### SOURCE DATA

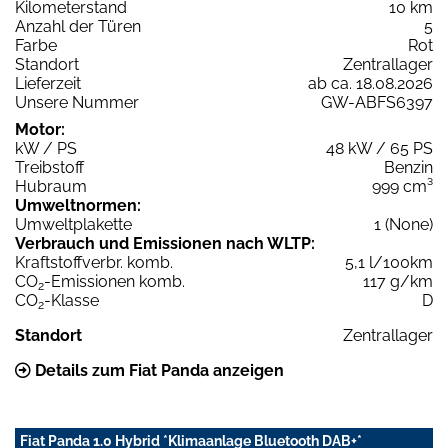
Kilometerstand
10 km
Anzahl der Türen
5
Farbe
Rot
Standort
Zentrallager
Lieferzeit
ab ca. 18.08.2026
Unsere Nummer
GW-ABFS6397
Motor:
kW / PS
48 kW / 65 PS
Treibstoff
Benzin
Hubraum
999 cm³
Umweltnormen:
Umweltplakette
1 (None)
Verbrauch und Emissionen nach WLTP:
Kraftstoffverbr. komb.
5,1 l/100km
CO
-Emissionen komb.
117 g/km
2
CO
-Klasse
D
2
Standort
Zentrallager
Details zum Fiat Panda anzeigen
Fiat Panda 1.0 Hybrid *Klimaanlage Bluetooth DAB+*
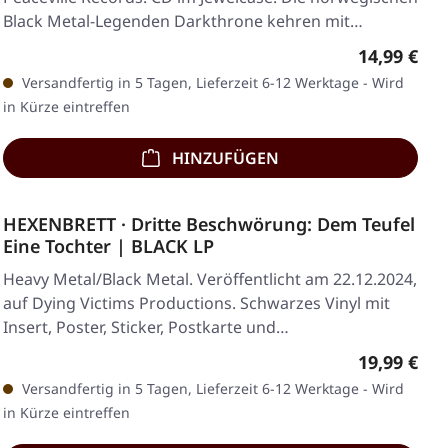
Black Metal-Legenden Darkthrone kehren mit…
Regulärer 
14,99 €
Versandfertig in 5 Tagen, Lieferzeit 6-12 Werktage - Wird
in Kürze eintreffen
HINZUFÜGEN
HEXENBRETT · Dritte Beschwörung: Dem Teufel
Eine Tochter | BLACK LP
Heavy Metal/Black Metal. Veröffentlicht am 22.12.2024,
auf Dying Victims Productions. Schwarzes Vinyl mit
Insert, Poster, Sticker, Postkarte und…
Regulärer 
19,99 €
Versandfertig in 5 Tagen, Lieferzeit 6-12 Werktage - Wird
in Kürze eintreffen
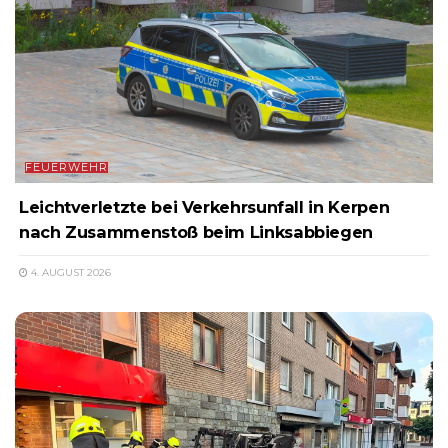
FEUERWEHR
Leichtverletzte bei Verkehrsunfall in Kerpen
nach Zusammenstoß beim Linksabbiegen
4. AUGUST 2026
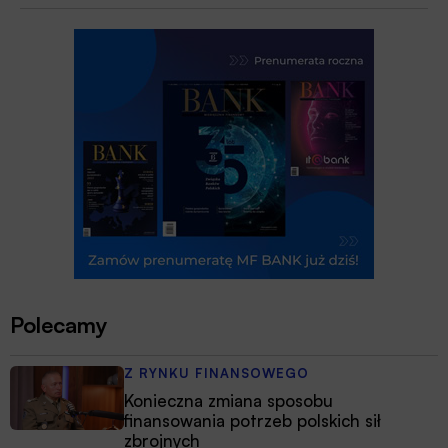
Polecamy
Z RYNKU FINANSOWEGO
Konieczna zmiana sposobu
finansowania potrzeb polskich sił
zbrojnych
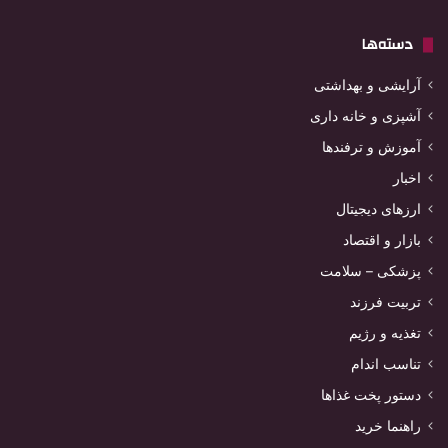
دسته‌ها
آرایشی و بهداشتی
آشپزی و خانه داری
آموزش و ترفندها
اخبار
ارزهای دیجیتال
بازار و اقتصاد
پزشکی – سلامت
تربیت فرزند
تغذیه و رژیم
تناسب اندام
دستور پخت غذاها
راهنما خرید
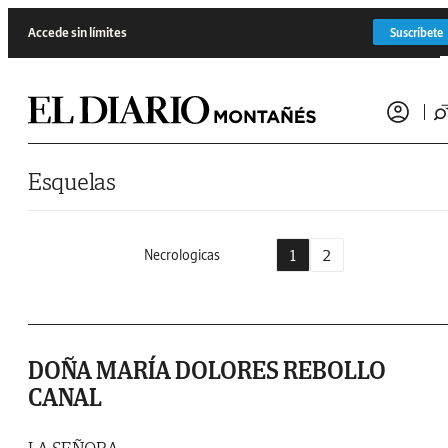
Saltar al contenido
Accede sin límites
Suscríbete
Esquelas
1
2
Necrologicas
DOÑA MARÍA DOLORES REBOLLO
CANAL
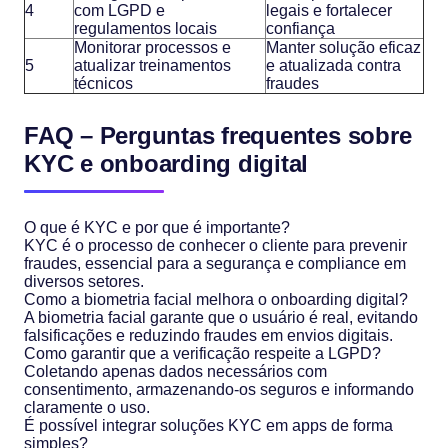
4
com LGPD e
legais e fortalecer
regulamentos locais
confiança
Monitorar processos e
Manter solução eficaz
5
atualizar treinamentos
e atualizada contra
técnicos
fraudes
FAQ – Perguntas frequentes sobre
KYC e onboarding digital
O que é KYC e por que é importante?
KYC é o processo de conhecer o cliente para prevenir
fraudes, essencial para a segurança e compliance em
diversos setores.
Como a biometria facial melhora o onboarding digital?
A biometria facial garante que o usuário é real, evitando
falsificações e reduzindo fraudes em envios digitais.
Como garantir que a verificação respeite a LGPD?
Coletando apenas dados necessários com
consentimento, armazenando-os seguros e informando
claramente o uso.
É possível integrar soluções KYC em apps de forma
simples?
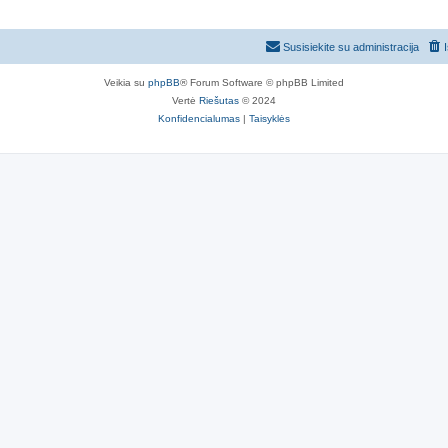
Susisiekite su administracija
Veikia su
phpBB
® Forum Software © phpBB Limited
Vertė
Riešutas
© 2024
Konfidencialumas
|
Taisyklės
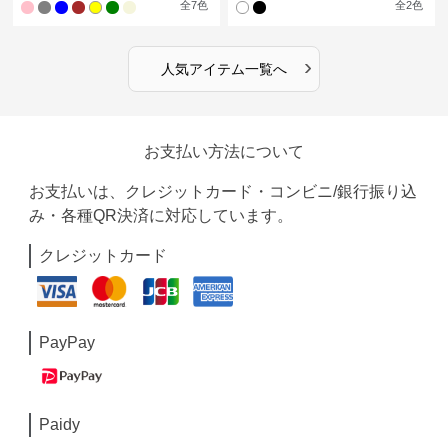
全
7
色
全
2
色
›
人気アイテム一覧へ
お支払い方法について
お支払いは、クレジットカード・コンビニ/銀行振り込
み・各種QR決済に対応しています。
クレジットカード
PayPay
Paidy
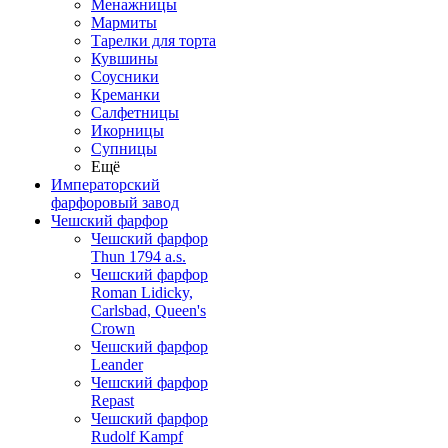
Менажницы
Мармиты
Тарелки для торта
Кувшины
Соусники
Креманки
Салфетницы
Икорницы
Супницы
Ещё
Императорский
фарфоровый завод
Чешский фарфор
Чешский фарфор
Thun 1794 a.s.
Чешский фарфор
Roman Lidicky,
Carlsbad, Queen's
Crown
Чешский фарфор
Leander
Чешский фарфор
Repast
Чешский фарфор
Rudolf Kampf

######
### SOURCE DATA

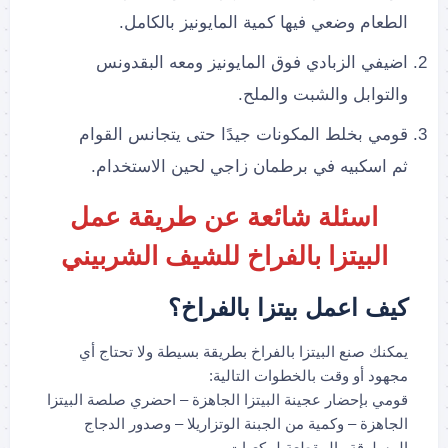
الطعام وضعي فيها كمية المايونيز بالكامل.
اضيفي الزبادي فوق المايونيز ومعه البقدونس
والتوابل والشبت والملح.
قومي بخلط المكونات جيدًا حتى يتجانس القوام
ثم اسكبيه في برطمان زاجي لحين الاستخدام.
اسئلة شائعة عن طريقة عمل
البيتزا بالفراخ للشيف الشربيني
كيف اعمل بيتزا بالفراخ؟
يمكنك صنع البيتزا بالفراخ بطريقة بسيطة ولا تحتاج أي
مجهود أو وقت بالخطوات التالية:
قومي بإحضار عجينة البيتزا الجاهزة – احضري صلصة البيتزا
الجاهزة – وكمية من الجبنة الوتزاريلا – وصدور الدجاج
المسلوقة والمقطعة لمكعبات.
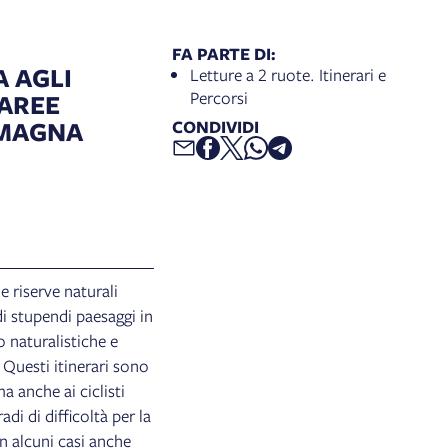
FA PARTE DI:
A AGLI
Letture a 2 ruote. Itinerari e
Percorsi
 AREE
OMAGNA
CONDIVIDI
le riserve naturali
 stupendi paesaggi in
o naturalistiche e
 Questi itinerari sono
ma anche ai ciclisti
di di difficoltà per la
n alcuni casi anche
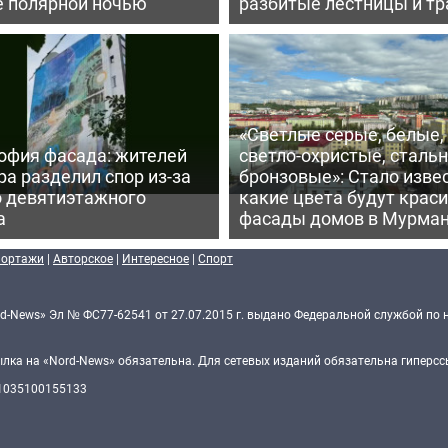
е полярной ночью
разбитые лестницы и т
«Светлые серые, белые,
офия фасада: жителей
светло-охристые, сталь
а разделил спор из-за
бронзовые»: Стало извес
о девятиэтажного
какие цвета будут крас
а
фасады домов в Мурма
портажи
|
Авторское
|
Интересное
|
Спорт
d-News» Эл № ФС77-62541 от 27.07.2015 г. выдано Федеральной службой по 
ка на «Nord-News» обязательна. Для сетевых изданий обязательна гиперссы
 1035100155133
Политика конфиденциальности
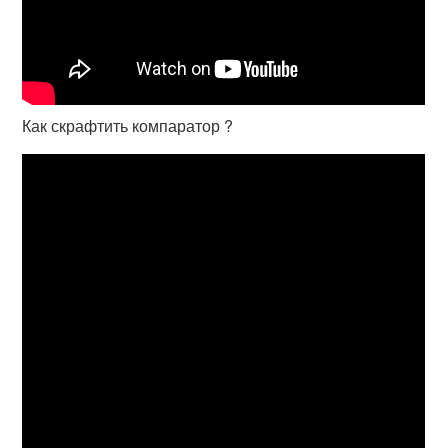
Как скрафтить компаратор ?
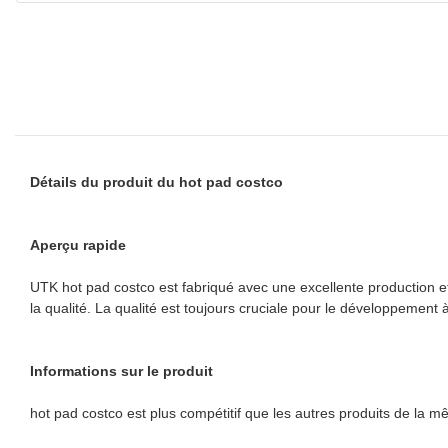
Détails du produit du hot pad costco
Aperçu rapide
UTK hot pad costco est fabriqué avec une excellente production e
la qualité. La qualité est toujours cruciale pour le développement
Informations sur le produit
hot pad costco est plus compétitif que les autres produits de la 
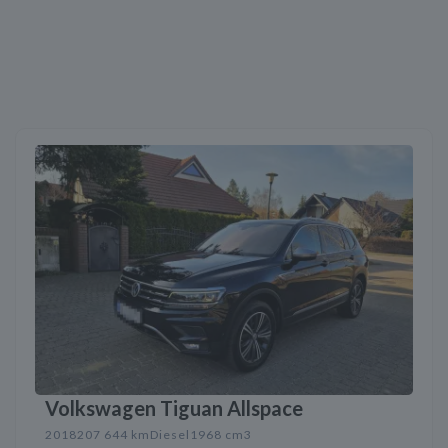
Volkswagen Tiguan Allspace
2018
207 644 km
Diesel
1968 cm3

######
### SOURCE DATA

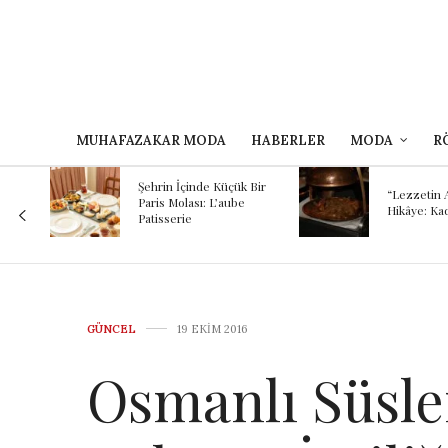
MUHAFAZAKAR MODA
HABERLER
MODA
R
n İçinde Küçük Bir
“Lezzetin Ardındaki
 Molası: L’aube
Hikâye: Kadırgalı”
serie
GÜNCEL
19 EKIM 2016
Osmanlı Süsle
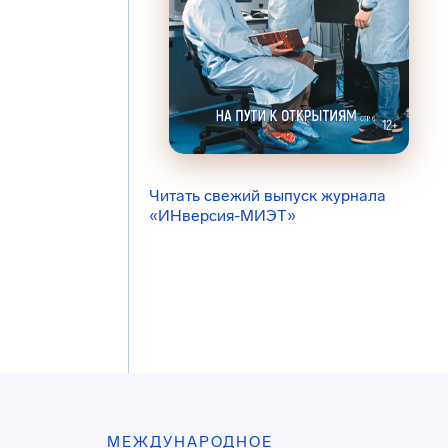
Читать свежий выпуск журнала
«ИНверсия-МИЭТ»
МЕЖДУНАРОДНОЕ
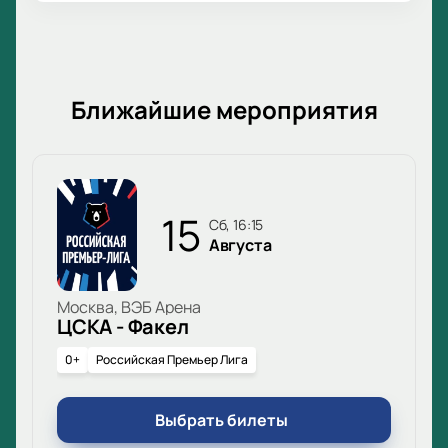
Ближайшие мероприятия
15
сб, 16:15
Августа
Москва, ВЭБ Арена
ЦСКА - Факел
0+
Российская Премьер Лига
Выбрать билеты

######

WORK INSTRUCTIONS
Tally the lines in the records above that contain the word "クレジットカード", and give only that number.

TASK ANSWER
2